**WORK INSTRUCTIONS:** Work through the data below and give the number of lines holding "nose", nothing more.

**INPUT RECORDS:**

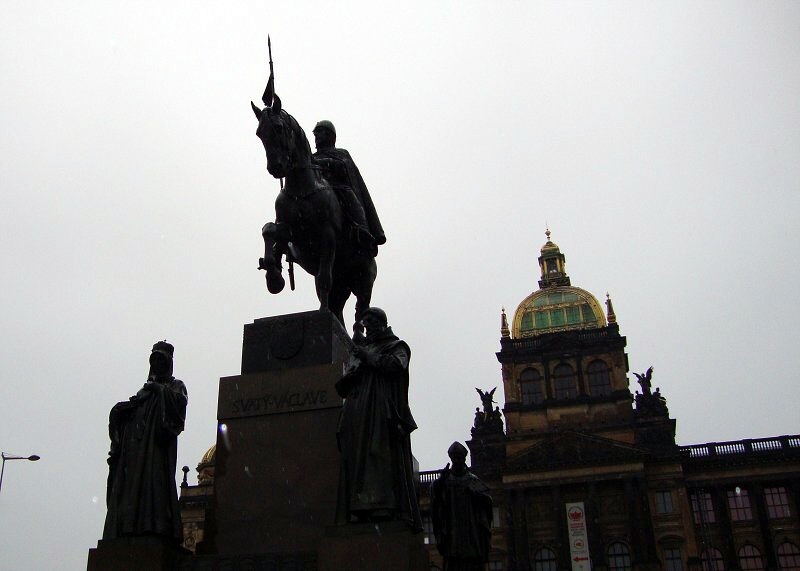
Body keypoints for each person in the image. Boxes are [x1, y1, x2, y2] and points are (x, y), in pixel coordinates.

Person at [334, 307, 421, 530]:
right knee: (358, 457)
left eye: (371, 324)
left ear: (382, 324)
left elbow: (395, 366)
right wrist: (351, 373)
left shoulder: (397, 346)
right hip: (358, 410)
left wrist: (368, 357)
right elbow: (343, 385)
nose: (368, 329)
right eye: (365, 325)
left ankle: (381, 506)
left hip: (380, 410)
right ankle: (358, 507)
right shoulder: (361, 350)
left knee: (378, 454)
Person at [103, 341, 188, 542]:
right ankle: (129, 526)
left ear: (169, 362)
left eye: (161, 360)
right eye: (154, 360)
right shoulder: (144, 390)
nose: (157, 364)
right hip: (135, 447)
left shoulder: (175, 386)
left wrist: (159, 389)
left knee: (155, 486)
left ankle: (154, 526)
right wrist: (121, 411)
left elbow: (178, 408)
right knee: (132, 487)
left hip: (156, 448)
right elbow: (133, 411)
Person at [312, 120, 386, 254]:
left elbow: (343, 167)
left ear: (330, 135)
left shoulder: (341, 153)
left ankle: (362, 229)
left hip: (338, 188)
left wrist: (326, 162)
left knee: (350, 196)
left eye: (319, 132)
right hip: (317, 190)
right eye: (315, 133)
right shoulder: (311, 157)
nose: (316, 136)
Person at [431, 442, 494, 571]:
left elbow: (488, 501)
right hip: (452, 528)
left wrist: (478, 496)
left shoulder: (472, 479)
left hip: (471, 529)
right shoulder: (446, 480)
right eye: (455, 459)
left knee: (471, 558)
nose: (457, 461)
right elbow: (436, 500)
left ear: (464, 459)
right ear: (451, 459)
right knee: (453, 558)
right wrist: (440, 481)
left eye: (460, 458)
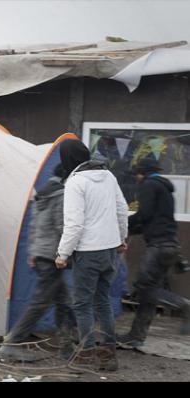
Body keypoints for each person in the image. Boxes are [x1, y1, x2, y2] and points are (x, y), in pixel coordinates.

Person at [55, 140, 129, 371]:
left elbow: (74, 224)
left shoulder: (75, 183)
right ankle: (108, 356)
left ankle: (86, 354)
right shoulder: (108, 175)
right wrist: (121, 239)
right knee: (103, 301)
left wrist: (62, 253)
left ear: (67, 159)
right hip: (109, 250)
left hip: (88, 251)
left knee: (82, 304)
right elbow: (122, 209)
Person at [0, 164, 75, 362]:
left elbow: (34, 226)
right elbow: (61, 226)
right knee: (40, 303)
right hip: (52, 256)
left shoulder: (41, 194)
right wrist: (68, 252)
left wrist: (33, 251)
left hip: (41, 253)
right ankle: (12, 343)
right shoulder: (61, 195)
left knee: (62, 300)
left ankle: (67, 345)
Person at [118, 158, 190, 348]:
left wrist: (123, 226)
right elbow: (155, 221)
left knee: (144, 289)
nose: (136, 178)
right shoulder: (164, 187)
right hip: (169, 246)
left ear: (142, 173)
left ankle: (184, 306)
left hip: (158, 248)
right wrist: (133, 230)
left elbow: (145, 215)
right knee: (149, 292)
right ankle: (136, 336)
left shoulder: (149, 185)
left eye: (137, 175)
--
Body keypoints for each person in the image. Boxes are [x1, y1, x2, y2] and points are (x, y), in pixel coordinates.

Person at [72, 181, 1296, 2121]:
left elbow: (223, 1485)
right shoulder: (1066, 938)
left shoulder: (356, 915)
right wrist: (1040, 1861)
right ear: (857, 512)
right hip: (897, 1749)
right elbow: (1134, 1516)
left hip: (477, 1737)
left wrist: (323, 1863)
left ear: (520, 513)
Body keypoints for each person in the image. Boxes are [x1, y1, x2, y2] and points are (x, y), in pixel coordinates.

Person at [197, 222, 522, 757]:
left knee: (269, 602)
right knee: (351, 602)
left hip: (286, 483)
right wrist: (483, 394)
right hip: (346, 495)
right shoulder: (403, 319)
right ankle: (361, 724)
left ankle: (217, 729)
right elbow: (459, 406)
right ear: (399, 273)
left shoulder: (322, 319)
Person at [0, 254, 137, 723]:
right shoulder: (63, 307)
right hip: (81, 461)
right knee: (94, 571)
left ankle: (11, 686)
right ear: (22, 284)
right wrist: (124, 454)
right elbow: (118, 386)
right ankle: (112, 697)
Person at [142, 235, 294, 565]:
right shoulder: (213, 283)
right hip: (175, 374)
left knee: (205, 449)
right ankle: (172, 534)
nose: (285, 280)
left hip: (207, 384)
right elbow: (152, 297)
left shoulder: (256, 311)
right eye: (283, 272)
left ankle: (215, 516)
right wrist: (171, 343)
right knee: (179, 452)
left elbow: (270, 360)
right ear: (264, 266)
--
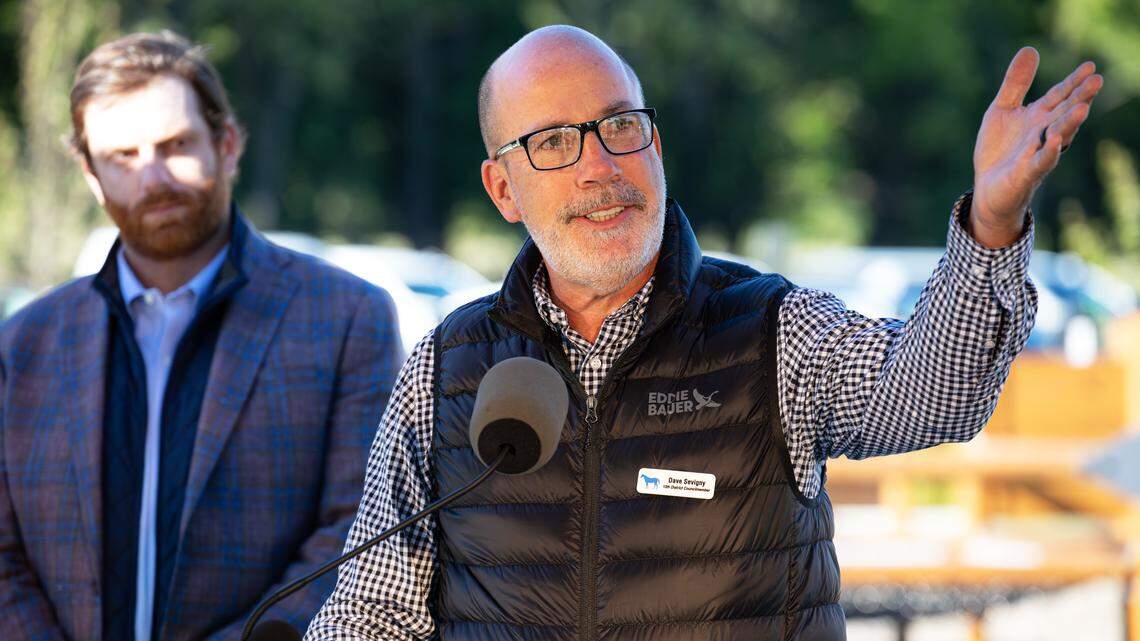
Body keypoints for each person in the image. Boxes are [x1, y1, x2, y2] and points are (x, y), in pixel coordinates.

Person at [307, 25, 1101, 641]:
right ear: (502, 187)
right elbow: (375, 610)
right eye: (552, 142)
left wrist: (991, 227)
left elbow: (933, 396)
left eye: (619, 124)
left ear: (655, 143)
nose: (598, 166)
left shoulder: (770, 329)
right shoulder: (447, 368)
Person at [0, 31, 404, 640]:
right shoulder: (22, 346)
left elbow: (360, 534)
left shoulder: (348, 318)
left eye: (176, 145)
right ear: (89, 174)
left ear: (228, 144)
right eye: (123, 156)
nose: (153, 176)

**SOLUTION FOR THIS PROBLEM:** 8